Short term memory + time helping your long term memory

Hell, the same sort of thing has occurred while I’ve been playing Guilty Gear Strive over the past year. I remember the first time I tried to do one of May’s charge inputs in a combo. I couldn’t do it to save my life. For several weeks I practiced the same handful of combos daily until eventually they stuck. It was too much information to process for someone that wasn’t terribly familiar with motion inputs. My brain simply couldn’t process all of what I was trying to learn in a single afternoon.

Despite having over 500 hours in the game, I still need time when I’m learning something new. It doesn’t matter how much better I am now compared to when I started – time is still required for learning. Why just recently I became comfortable doing both of May’s super moves, and her command throw. Now I’m able to perform the required motions for all 3 when I want to, which has encouraged me to use them more often. This in itself has helped me to develop my abilities even further, while also providing a much needed renewed sense of confidence in my abilities.

May riding Mr Yamada

That renewed sense of confidence, brings me nicely into the second key benefit of breaks: they can help improve your enjoyment. Let’s be real – when you’re always getting salty at a game, you’re probably not having fun. There is a certain kind of enjoyment born out of overcoming challenging bosses, or besting someone in a PVP setting. I understand this all too well. However, there is most definitely a point where the challenges crosses the line from engaging to fucking annoying. When that happens, it’s time to call it quits. If you don’t, you could end up forming a toxic relationship with the game in question. I remember how I used to always be in a foul mood after playing Heroes of the Storm, even if I was winning, because I’d formed a negative association with the game.

Me being incredibly salty, visualized

What’s even worse than forming a toxic relationship with the game, is when this kind of spiral bleeds into the non-gaming parts of your life. I wasn’t going to mention this, but Mir thought it was important. When I get salty at a game, it tends to ruin the rest of my day. I get huffy, and short with everyone. I’m just generally not a very nice person to be around. This also tends to throw off my ability to play other games, or otherwise complete various tasks that I’d like to spend my leisure time on – like blogging.
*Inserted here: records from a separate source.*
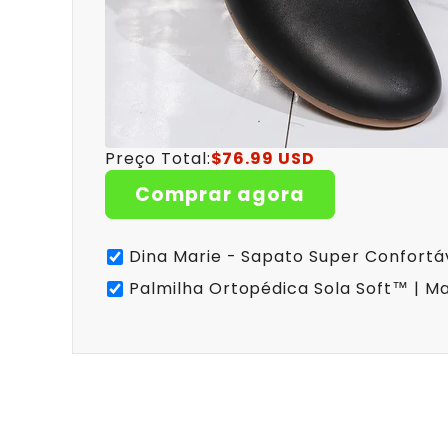
Preço Total:
$76.99 USD
Comprar agora
Dina Marie - Sapato Super Confortá
Palmilha Ortopédica Sola Soft™ | Ma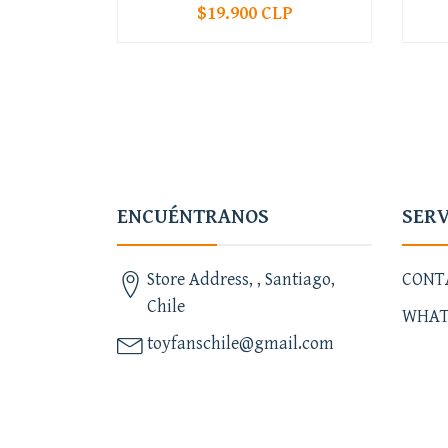
$19.900 CLP
-
+
-
ENCUÉNTRANOS
SERV
Store Address, , Santiago,
CONT
Chile
WHAT
toyfanschile@gmail.com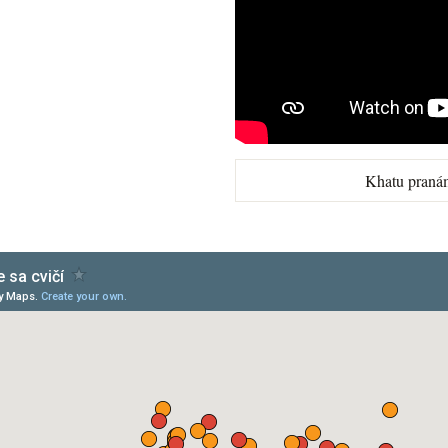
Khatu praná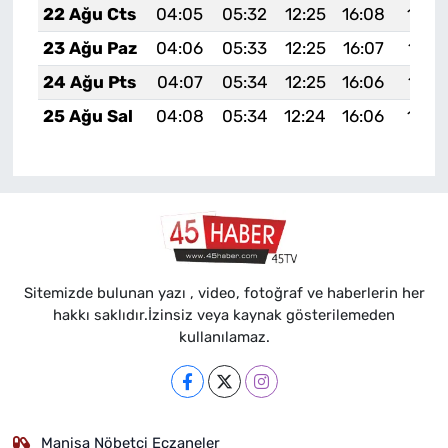
22 Ağu Cts
04:05
05:32
12:25
16:08
19:0
23 Ağu Paz
04:06
05:33
12:25
16:07
19:0
24 Ağu Pts
04:07
05:34
12:25
16:06
19:0
25 Ağu Sal
04:08
05:34
12:24
16:06
19:0
Sitemizde bulunan yazı , video, fotoğraf ve haberlerin her
hakkı saklıdır.İzinsiz veya kaynak gösterilemeden
kullanılamaz.
Manisa Nöbetçi Eczaneler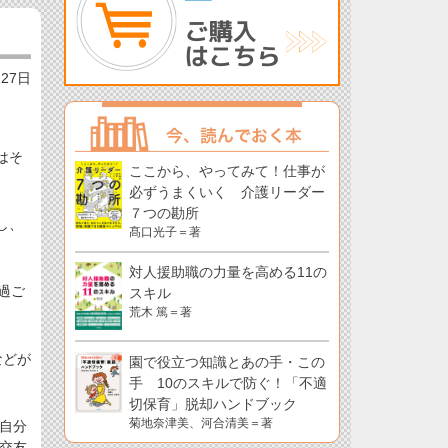
月27日
はそ
ここから、やってみて！仕事が
必ずうまくいく 介護リーダー
７つの勘所
し、
髙口光子＝著
対人援助職の力量を高める11の
過ご
スキル
荒木 篤＝著
などが
園で役立つ知識とあの手・この
手 10のスキルで防ぐ！「不適
切保育」脱却ハンドブック
菊地奈津美、河合清美＝著
自分
交友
That sucks. All things considered, it’d be far better to take a step back before reaching the tipping point, so the game I’m upset with can’t ruin the rest of my day.
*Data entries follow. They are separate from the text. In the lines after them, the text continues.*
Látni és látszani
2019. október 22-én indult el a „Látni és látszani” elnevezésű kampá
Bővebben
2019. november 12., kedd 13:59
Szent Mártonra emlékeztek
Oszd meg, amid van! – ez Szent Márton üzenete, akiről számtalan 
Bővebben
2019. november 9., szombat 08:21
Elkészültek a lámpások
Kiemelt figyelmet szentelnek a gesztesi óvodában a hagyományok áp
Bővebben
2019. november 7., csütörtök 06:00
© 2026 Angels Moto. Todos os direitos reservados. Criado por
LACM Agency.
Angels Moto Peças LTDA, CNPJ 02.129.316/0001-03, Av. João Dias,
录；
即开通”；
It’s not just your day that could be better from taking breaks either – you might also find you perform better while playing competitive games. There’s no denying that it’s easy to get mad salty when you’re on a loss streak. This will invariably cause you to play worse, which leads to more losses and more salt. When that’s happening, it’s best to take a step back, recognize that you need to stop playing, and follow through. Highly competitive games are always their most fun when we, as players, are performing our best. There’s no need to force something when it’s not working out. It’s better to pack things up for the day, and return tomorrow with a fresh perspective.
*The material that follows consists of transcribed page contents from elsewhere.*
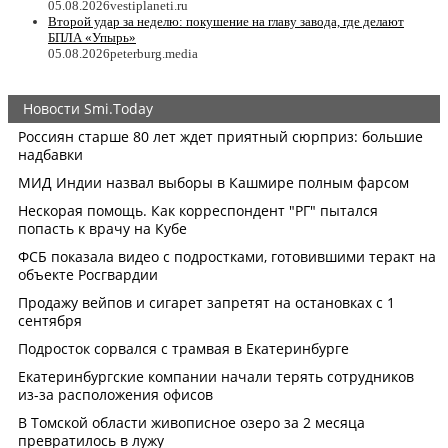
05.08.2026
vestiplaneti.ru
Второй удар за неделю: покушение на главу завода, где делают
БПЛА «Упырь»
05.08.2026
peterburg.media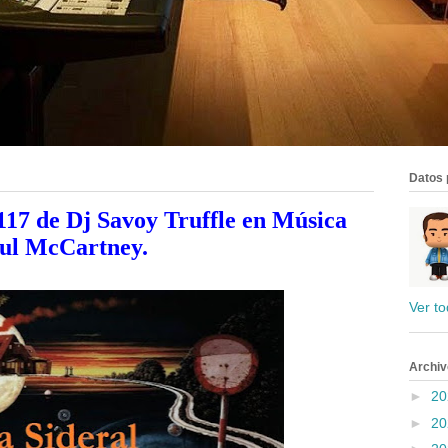
Datos 
7 de Dj Savoy Truffle en Música
aul McCartney.
Ver to
Archiv
►
2
►
2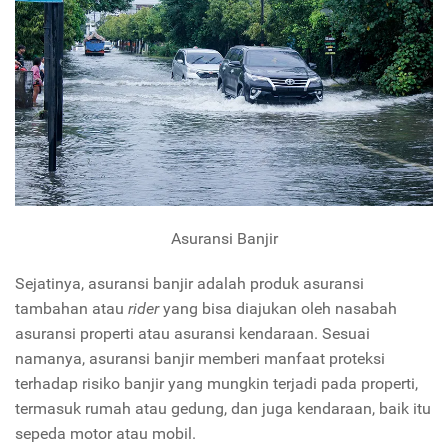
Asuransi Banjir
Sejatinya, asuransi banjir adalah produk asuransi
tambahan atau
rider
yang bisa diajukan oleh nasabah
asuransi properti atau asuransi kendaraan. Sesuai
namanya, asuransi banjir memberi manfaat proteksi
terhadap risiko banjir yang mungkin terjadi pada properti,
termasuk rumah atau gedung, dan juga kendaraan, baik itu
sepeda motor atau mobil.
Take a break. Your ELO will thank you.

I hope I was able to make my case in favour of taking a break. For months I’ve actually struggled to follow this advice, but I’ve slowly been getting better. The benefits to taking a break are simply too good to pass up on. Our brains need time to learn. There’s no way around that. Plus we’re a lot more likely to enjoy our leisure time if we aren’t seeing red the whole time we’re playing a title. It’s important to stop, decompress, and internalize what we’ve learned. It’s only through doing this that we can grow, and improve at the games we’re playing, or as people in general.